Il TAR Lazio, attraverso una interpretazione organica del Titolo IV del D.lgs. n. 152/2006, ha, però, ribaltato l’orientamento appena citato, riconoscendo la legittimità del provvedimento “con il quale il Ministero dell’ambiente ha imposto alla società proprietaria di un’area inquinata, ancorchè non colpevole dell’inquinamento, “l’attivazione di specifiche caratterizzazioni e misure di messa in sicurezza di emergenza nelle aree inquinate”.
Secondo il TAR Lazio, infatti, il proprietario non è del tutto estraneo alle vicende successive all’accertamento della contaminazione, in quanto: “- in primo luogo, il proprietario è tenuto ad attuare le misure di prevenzione di cui all’art. 242 (art. 245); - in secondo luogo, il proprietario, ancorchè non responsabile, può sempre attivare volontariamente gli interventi di messa in sicurezza, di bonifica e di ripristino ambientale (art. 245); - infine, il proprietario è il soggetto sul quale l’ordinamento, in ultima istanza, fa gravare – in mancanza di individuazione del responsabile o in caso di sua infruttuosa escussione – le conseguenze dell’inquinamento e dei successivi interventi (art. 253)”……..”In altre parole, se il proprietario è in definitiva il soggetto al quale, pur senza sua responsabilità, vengono poste a carico le obbligazioni risarcitorie conseguenti all’inquinamento (e ciò proprio e solo perché proprietario), ben può lo stesso proprietario essere reso destinatario di un obbligo di attuare i necessari interventi, salva successiva rivalsa nei confronti del responsabile, che l’amministrazione ha l’obbligo di individuare”.
Il Collegio, pertanto, attraverso un ragionamento a ritroso, che ribalta le tappe procedimentali cui l’Amministrazione sarebbe tenuta secondo la disciplina del Titolo IV del D.Lgs. n. 152/2006, prende le mosse dall’onere reale che incombe sull’area contaminata e che impone al proprietario di rimborsare all’Amministrazione i costi della bonifica d’ufficio, per arrivare a sostenere che proprio tale onere giustificherebbe l’ordine di bonifica in capo allo proprietario incolpevole, purchè l’organo procedente non abbia individuato l’effettivo responsabile dell’inquinamento.
La decisione, seppure ampiamente motivata, non pare coerente con la disciplina normativa, andando a pregiudicare in modo eccessivo gli interessi del proprietario, a vantaggio esclusivo della Pubblica Amministrazione.
La possibilità per l’Amministrazione di imporre la bonifica dell’area al proprietario appare, innanzitutto, in contrasto con la facoltà, ricnosciuta allo stesso, di intervenire direttamente e spontaneamente.
D’altra parte, però, è vero che, ai sensi dell’art. 253 del D.lgs. n. 152/2006 il proprietario rimane comunque responsabile per il rimborso delle spese sostenute dall’Amministrazione per la bonifica dell’area, ma è altrettanto vero che la norma prevede un limite a tale rimborso, residuando la possibilità che parte di tali costi rimangano in capo all’Amministrazione.

+--

■ **Consegna**
Nel brano, quale articolo del D.lgs. n. 152/2006 rende il proprietario responsabile del rimborso delle spese sostenute dall'Amministrazione per la bonifica dell'area? Le righe che seguono costituiscono materiale a sé, distinto dal brano.

[Immagini renderizzate con testo sorgente]
+--

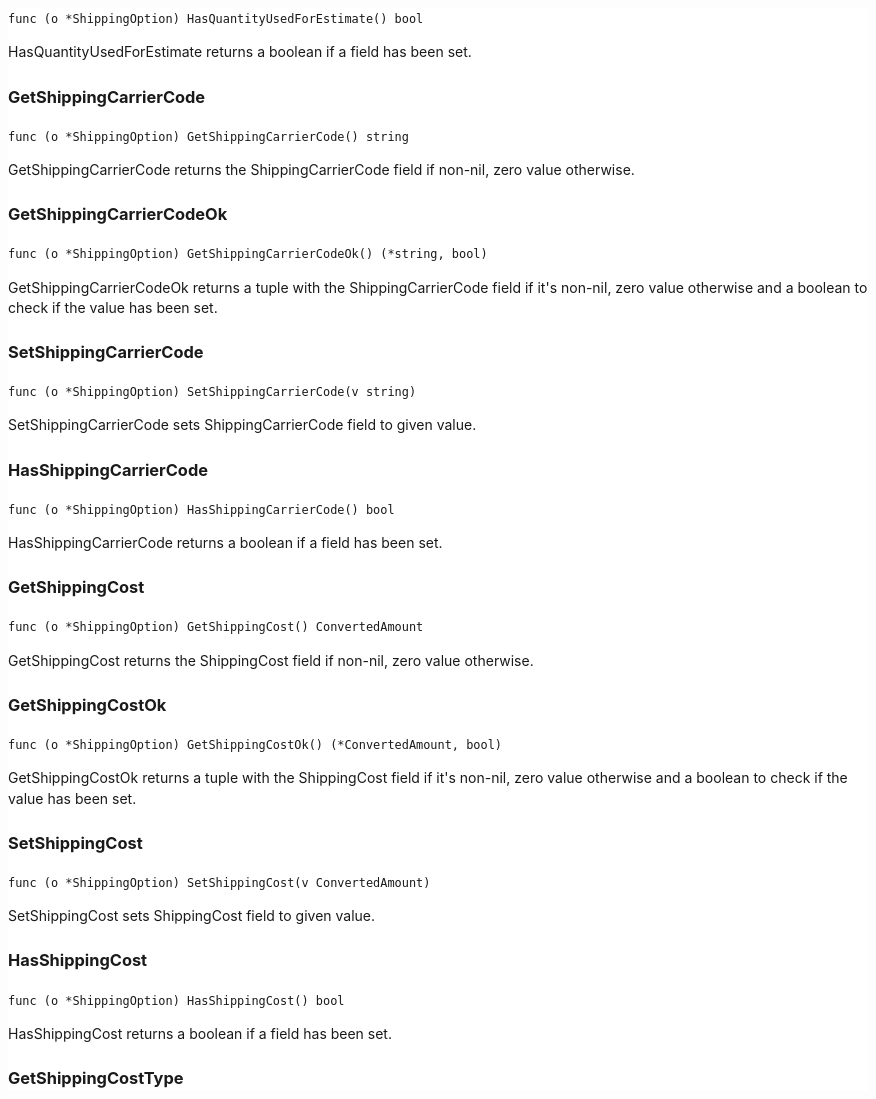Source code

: `func (o *ShippingOption) HasQuantityUsedForEstimate() bool`

HasQuantityUsedForEstimate returns a boolean if a field has been set.

### GetShippingCarrierCode

`func (o *ShippingOption) GetShippingCarrierCode() string`

GetShippingCarrierCode returns the ShippingCarrierCode field if non-nil, zero value otherwise.

### GetShippingCarrierCodeOk

`func (o *ShippingOption) GetShippingCarrierCodeOk() (*string, bool)`

GetShippingCarrierCodeOk returns a tuple with the ShippingCarrierCode field if it's non-nil, zero value otherwise
and a boolean to check if the value has been set.

### SetShippingCarrierCode

`func (o *ShippingOption) SetShippingCarrierCode(v string)`

SetShippingCarrierCode sets ShippingCarrierCode field to given value.

### HasShippingCarrierCode

`func (o *ShippingOption) HasShippingCarrierCode() bool`

HasShippingCarrierCode returns a boolean if a field has been set.

### GetShippingCost

`func (o *ShippingOption) GetShippingCost() ConvertedAmount`

GetShippingCost returns the ShippingCost field if non-nil, zero value otherwise.

### GetShippingCostOk

`func (o *ShippingOption) GetShippingCostOk() (*ConvertedAmount, bool)`

GetShippingCostOk returns a tuple with the ShippingCost field if it's non-nil, zero value otherwise
and a boolean to check if the value has been set.

### SetShippingCost

`func (o *ShippingOption) SetShippingCost(v ConvertedAmount)`

SetShippingCost sets ShippingCost field to given value.

### HasShippingCost

`func (o *ShippingOption) HasShippingCost() bool`

HasShippingCost returns a boolean if a field has been set.

### GetShippingCostType
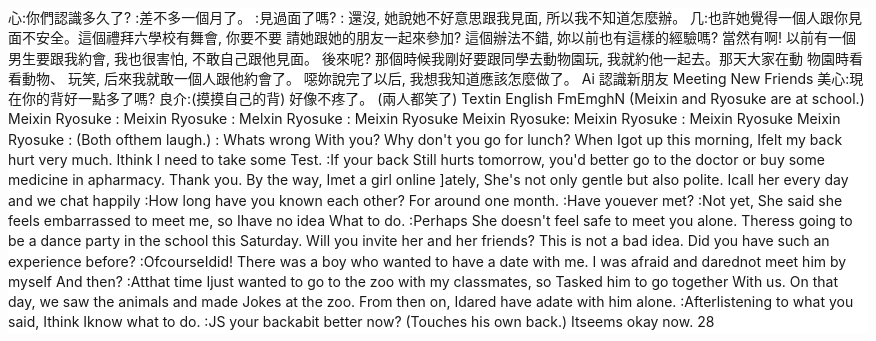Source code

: 心:你們認識多久了?
:差不多一個月了。
:見過面了嗎?
: 還沒, 她說她不好意思跟我見面, 所以我不知道怎麼辦。
几:也許她覺得一個人跟你見面不安全。這個禮拜六學校有舞會, 你要不要
請她跟她的朋友一起來參加?
這個辦法不錯, 妳以前也有這樣的經驗嗎?
當然有啊! 以前有一個男生要跟我約會, 我也很害怕, 不敢自己跟他見面。
後來呢?
那個時候我剛好要跟同學去動物園玩, 我就約他一起去。那天大家在動
物園時看看動物、      玩笑, 后來我就敢一個人跟他約會了。
噁妳說完了以后, 我想我知道應該怎麼做了。
Ai
認識新朋友
Meeting New Friends
美心:現在你的背好一點多了嗎?
良介:(摸摸自己的背) 好像不疼了。
(兩人都笑了)
Textin English
FmEmghN
(Meixin and Ryosuke are at school.)
Meixin
Ryosuke :
Meixin
Ryosuke :
Melxin
Ryosuke :
Meixin
Ryosuke
Meixin
Ryosuke:
Meixin
Ryosuke :
Meixin
Ryosuke
Meixin
Ryosuke :
(Both ofthem laugh.)
: Whats wrong With you? Why don't you go for lunch?
When Igot up this morning, Ifelt my back hurt very much. Ithink I
need to take some Test.
:If your back Still hurts tomorrow, you'd better go to the doctor or buy
some medicine in apharmacy.
Thank you. By the way, Imet a girl online ]ately, She's not only gentle
but also polite. Icall her every day and we chat happily
:How long have you known each other?
For around one month.
:Have youever met?
:Not yet, She said she feels embarrassed to meet me, so Ihave no idea
What to do.
:Perhaps She doesn't feel safe to meet you alone. Theress going to be a
dance party in the school this Saturday. Will you invite her and her
friends?
This is not a bad idea. Did you have such an experience before?
:OfcourseIdid! There was a boy who wanted to have a date with me. I
was afraid and darednot meet him by myself
And then?
:Atthat time Ijust wanted to go to the zoo with my classmates, so Tasked
him to go together With us. On that day, we saw the animals and made
Jokes at the zoo. From then on, Idared have adate with him alone.
:Afterlistening to what you said, Ithink Iknow what to do.
:JS your backabit better now?
(Touches his own back.) Itseems okay now.
28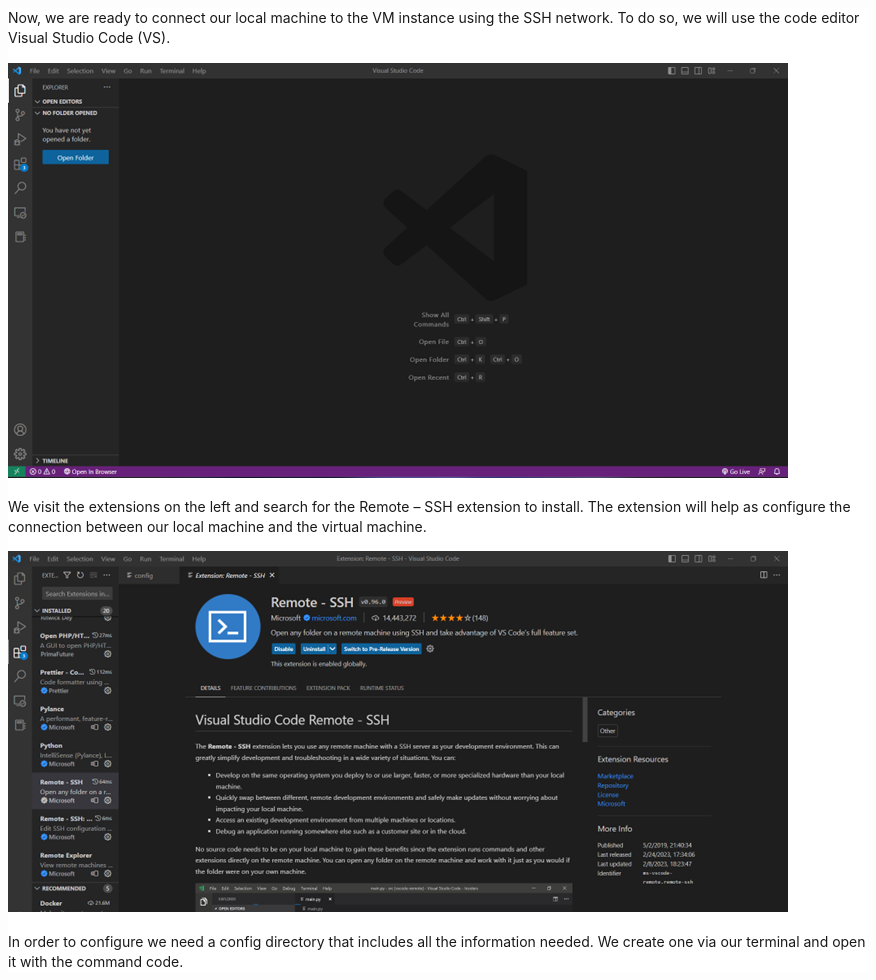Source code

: Now, we are ready to connect our local machine to the VM instance using the SSH network. To do so, we will use the code editor Visual Studio Code (VS).

![image-12.png](Images/Picture12.png)

We visit the extensions on the left and search for the Remote – SSH extension to install. The extension will help as configure the connection between our local machine and the virtual machine.

![image-13.png](Images/Picture13.png)

In order to configure we need a config directory that includes all the information needed. We create one via our terminal and open it with the command code.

+--

■ **Area di risposta**
L'art. 253.